## TEXT
ENST Spendenübergabe
V.l.n.r.: Dr. Richard Heil, Claudia Gosner (Studentin Soziale Arbeit), Uwe Stürmer (Präsident Polizeipräsidium Ravensburg), Florian Nägele (Streetwork MISA Arkade e.V.), Andreas Stenger (Präsident Landeskriminalamt Baden-Württemberg), Prof. Dr. Michael Pfeffer (Prorektor RWU), Prof. Dr. Julia Wege (Soziale Arbeit RWU).
Quelle:
Christoph Oldenkotte

„Das perfekte Verbrechen gibt es – nicht“, so die Aussage von Uwe Stürmer, Präsident des Ravensburger Polizeipräsidiums. Gemeinsam mit seinem Stuttgarter Kollegen Andreas Stenger, Präsident des Landeskriminalamts Baden-Württemberg, gaben die beiden Einblicke in die Arbeit von Kommissaren, Mordermittlern, Kriminaltechnikern und Co. Im Gespräch mit Professorin Dr. Julia Wege wurde über Opferbetreuung sowohl als Teil von Polizei- als auch von Sozialer Arbeit gesprochen. Der Vortrag, der unter dem Motto „Kriminalität im Wandel“ stand, war Teil der Veranstaltungsreihe Early Night Social Talk, die von der Fakultät für Soziale Arbeit, Gesundheit und Pflege der Hochschule Ravensburg-Weingarten (RWU) organisiert wird.

## ZUR AUFGABE
Gib aus dem Text über den Early Night Social Talk den Abschnitt wortgetreu wieder, der mit „ENST Spendenübergabe“ beginnt und sich bis einschließlich „(Soziale Arbeit RWU).“ erstreckt.

## DATENSATZ
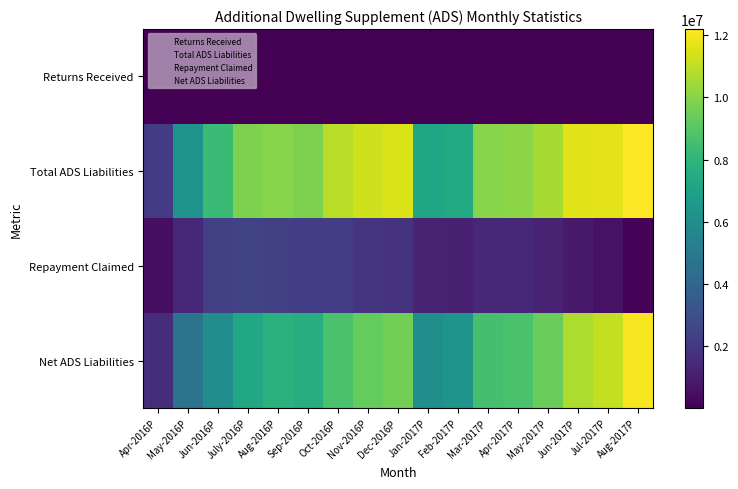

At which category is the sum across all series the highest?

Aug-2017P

--

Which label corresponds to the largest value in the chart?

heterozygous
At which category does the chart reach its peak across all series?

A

## ERGEBNIS
ENST Spendenübergabe
V.l.n.r.: Dr. Richard Heil, Claudia Gosner (Studentin Soziale Arbeit), Uwe Stürmer (Präsident Polizeipräsidium Ravensburg), Florian Nägele (Streetwork MISA Arkade e.V.), Andreas Stenger (Präsident Landeskriminalamt Baden-Württemberg), Prof. Dr. Michael Pfeffer (Prorektor RWU), Prof. Dr. Julia Wege (Soziale Arbeit RWU).